My wonderful in-laws just got back from vacation and brought me some beautiful Georgia peaches. I found some puff pastry on sale at one of my favorite shopping spots and picked up 2 boxes, with another recipe in mind. I was going to a potluck baby shower later that day and was trying to figure out what I was going to bring. I thought about cream cheese danishes or cheesy potato puffs and then I remembered the beautiful peaches. I found a couple of recipes and did a combination of them for my end product. They turned out really yummy! I would definitely recommend serving them warm if possible, but they can be served at room temperature or reheated if needed.
Here is the main inspiration for the pastry I’m sharing today from Cooking with a Wallflower: There are really great step-by-step picture instructions which are helpful. Because I was making mine as a dessert, I decided to go with a little sweeter filling and multiply the recipe for a small crowd. Aren’t they cute?
What You Need -(This recipe makes 16 pastries, great for a small crowd):
2 boxes of Puff Pastry (thawed)
2 -8 oz. packages of cream cheese (softened)

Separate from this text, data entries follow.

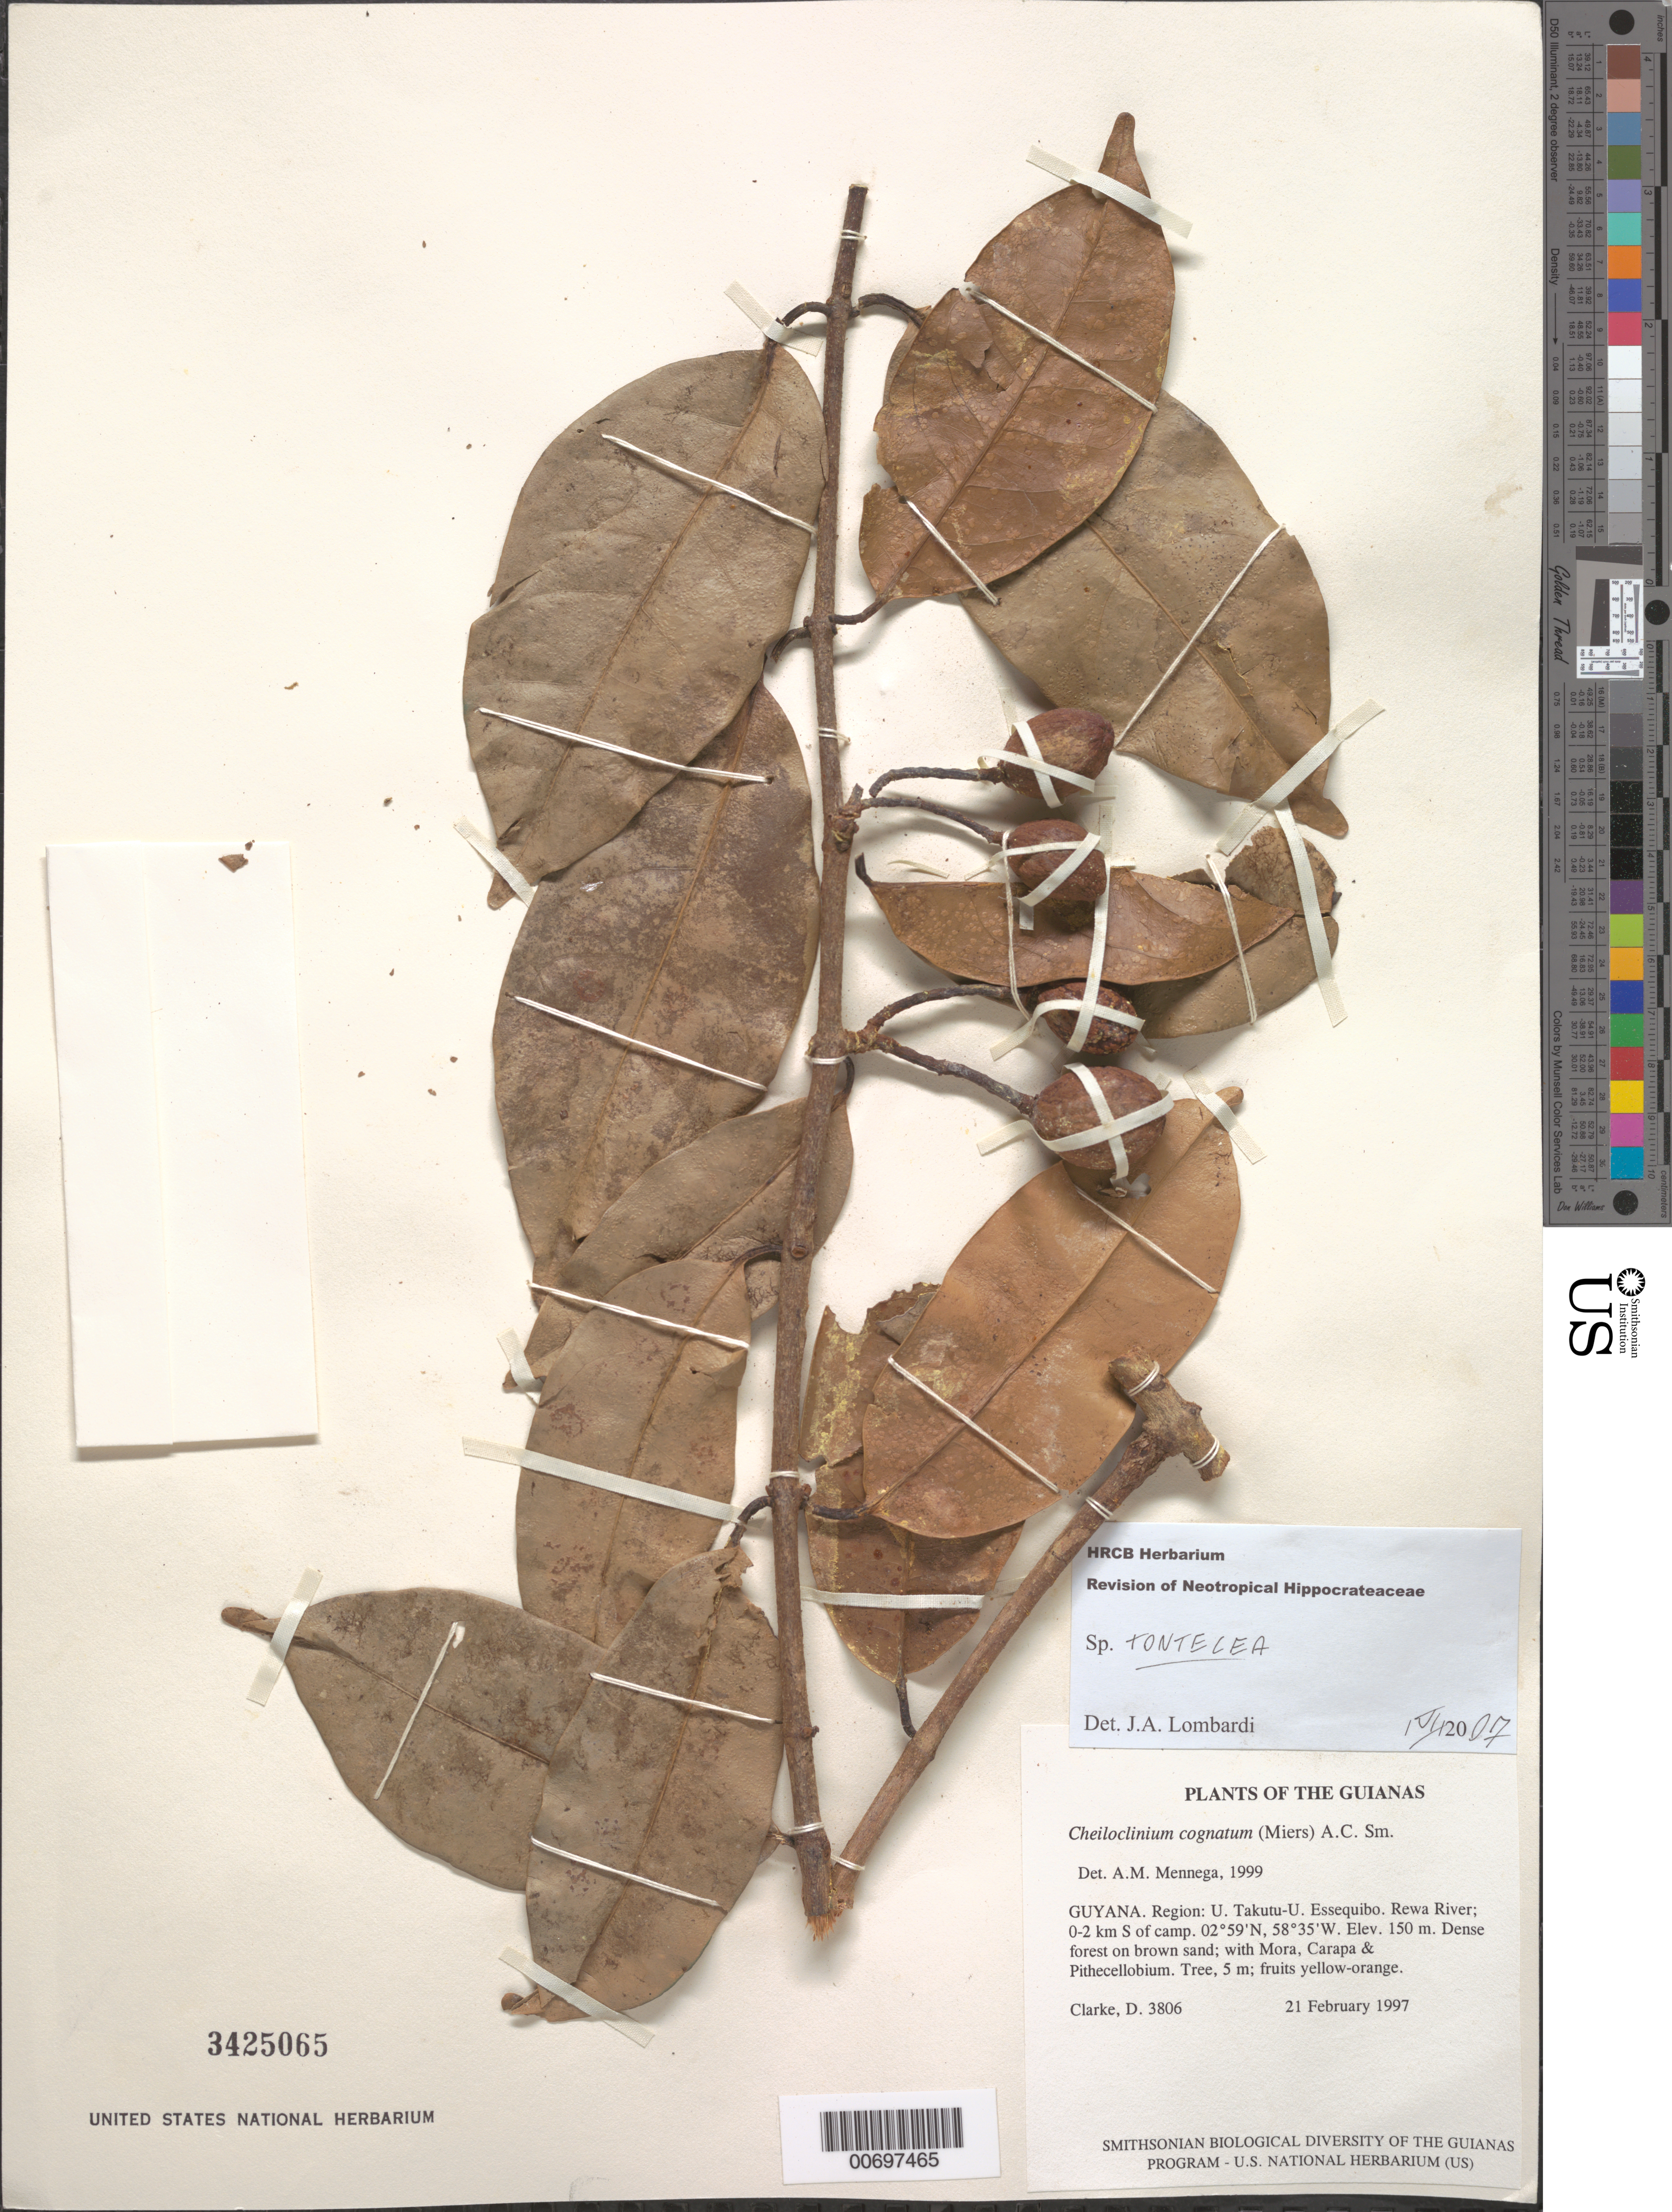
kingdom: Plantae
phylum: Tracheophyta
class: Magnoliopsida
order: Celastrales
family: Celastraceae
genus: Tontelea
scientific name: Tontelea sp.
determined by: Lombardi, Julio A.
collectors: H. D. Clarke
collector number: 3806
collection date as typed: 21 February 1997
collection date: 1997-02-21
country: Guyana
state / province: U. Takutu-U. Essequibo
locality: Rewa River; 0-2 km S of camp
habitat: Dense forest on brown sand; with Mora, Carapa & Pithecellobium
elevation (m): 150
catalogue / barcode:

2/3 cup granulated sugar for filling & a little extra for sprinkling on top before baking
1 tsp. vanilla
3 large ripe peaches (cut into thin-med slices)
1 egg (beaten)
Preheat oven to 400 and line a cookie sheet with parchment paper. In a medium bowl, beat together the softened cream cheese, sugar and vanilla until smooth. Set aside. Slice your peaches, if you haven’t already done so. Then prepare your puff pastry. Each box comes with 2 sheets. Cut each sheet into 4 equal squares. Take a generous spoonful or two of cream cheese mixture and spread from corner to corner of each square of puff pastry. Take sliced peaches and line up on top of cream cheese mixture. Fold the opposite corners together over filling and peaches. Brush the beaten egg wash over the top of the pastry and sprinkle with sugar….giving the exposed peaches a little extra sprinkle. Bake for 12 minutes or until pastries have a nice flaky medium golden color (rotating pan halfway through baking). You don’t want to under bake and have a chewy under done pastry. Remove from pan and let cool a bit before serving.